- [ABOUT THIS TASK] Without including any picture, transcribe the entries below word for word.

----- DATA SUPPLIED -----

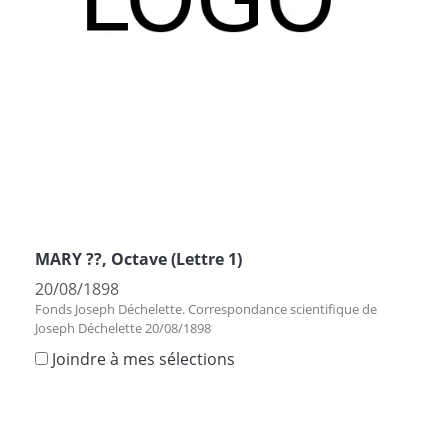
MARY ??, Octave (Lettre 1)
20/08/1898
Fonds Joseph Déchelette. Correspondance scientifique de
Joseph Déchelette 20/08/1898
Joindre à mes sélections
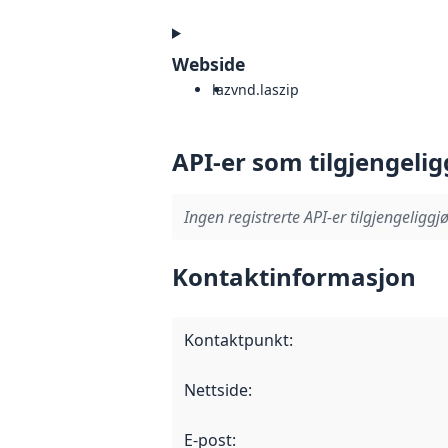
Webside
laz
vnd.laszip
API-er som tilgjengelig
Ingen registrerte API-er tilgjengeliggjø
Kontaktinformasjon
Kontaktpunkt
:
Nettside
:
E-post
:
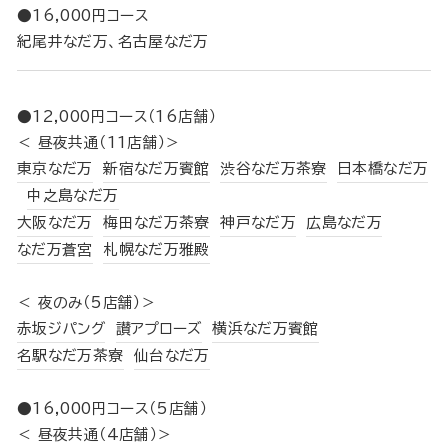
●16,000円コース
紀尾井なだ万、名古屋なだ万
●12,000円コース（16店舗）
＜ 昼夜共通（11店舗）＞
東京なだ万
新宿なだ万賓館
渋谷なだ万茶寮
日本橋なだ万
中之島なだ万
大阪なだ万
梅田なだ万茶寮
神戸なだ万
広島なだ万
なだ万蒼宮
札幌なだ万雅殿
＜ 夜のみ（5店舗）＞
赤坂ジパング
讃アプローズ
横浜なだ万賓館
名駅なだ万茶寮
仙台なだ万
●16,000円コース（5店舗）
＜ 昼夜共通（4店舗）＞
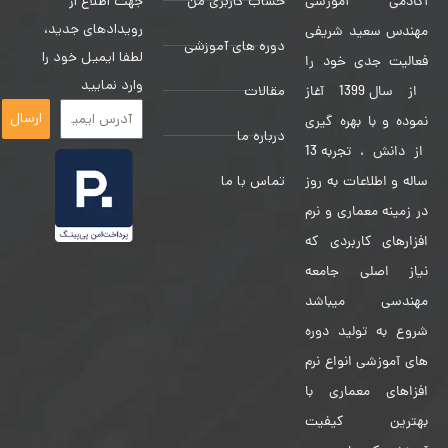
حساب کاربری من
جهت اطلاع از
آکادمی آموزشی
رویدادهای جدید،
مهندس سعید شریفی
دوره های آموزشی
لطفا ایمیل خود را
فعالیت جدی خود را
وارد نمایید
مقالات
از سال 1399 آغاز
ارسال
نموده و با بهره گیری
درباره ما
از دانش ، تجربه 13
تماس با ما
ساله و اطلاعات به روز
در زمینه معماری و نرم
افزارهای کاربردی که
نیاز اصلی جامعه
مهندسی میباشد
شروع به تولید دوره
های آموزشی انواع نرم
افزاهای معماری با
بهترین کیفیت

-----

- [RESPONSE FOR THIS EXERCISE]
MARY ??, Octave (Lettre 1)
20/08/1898
Fonds Joseph Déchelette. Correspondance scientifique de
Joseph Déchelette 20/08/1898
Joindre à mes sélections
Webside
laz
vnd.laszip
API-er som tilgjengelig
Ingen registrerte API-er tilgjengeliggjø
Kontaktinformasjon
Kontaktpunkt
:
Nettside
:
E-post
:
●16,000円コース
紀尾井なだ万、名古屋なだ万
●12,000円コース（16店舗）
＜ 昼夜共通（11店舗）＞
東京なだ万
新宿なだ万賓館
渋谷なだ万茶寮
日本橋なだ万
中之島なだ万
大阪なだ万
梅田なだ万茶寮
神戸なだ万
広島なだ万
なだ万蒼宮
札幌なだ万雅殿
＜ 夜のみ（5店舗）＞
赤坂ジパング
讃アプローズ
横浜なだ万賓館
名駅なだ万茶寮
仙台なだ万
●16,000円コース（5店舗）
＜ 昼夜共通（4店舗）＞
حساب کاربری من
جهت اطلاع از
آکادمی آموزشی
رویدادهای جدید،
مهندس سعید شریفی
دوره های آموزشی
لطفا ایمیل خود را
فعالیت جدی خود را
وارد نمایید
مقالات
از سال 1399 آغاز
ارسال
نموده و با بهره گیری
درباره ما
از دانش ، تجربه 13
تماس با ما
ساله و اطلاعات به روز
در زمینه معماری و نرم
افزارهای کاربردی که
نیاز اصلی جامعه
مهندسی میباشد
شروع به تولید دوره
های آموزشی انواع نرم
افزاهای معماری با
بهترین کیفیت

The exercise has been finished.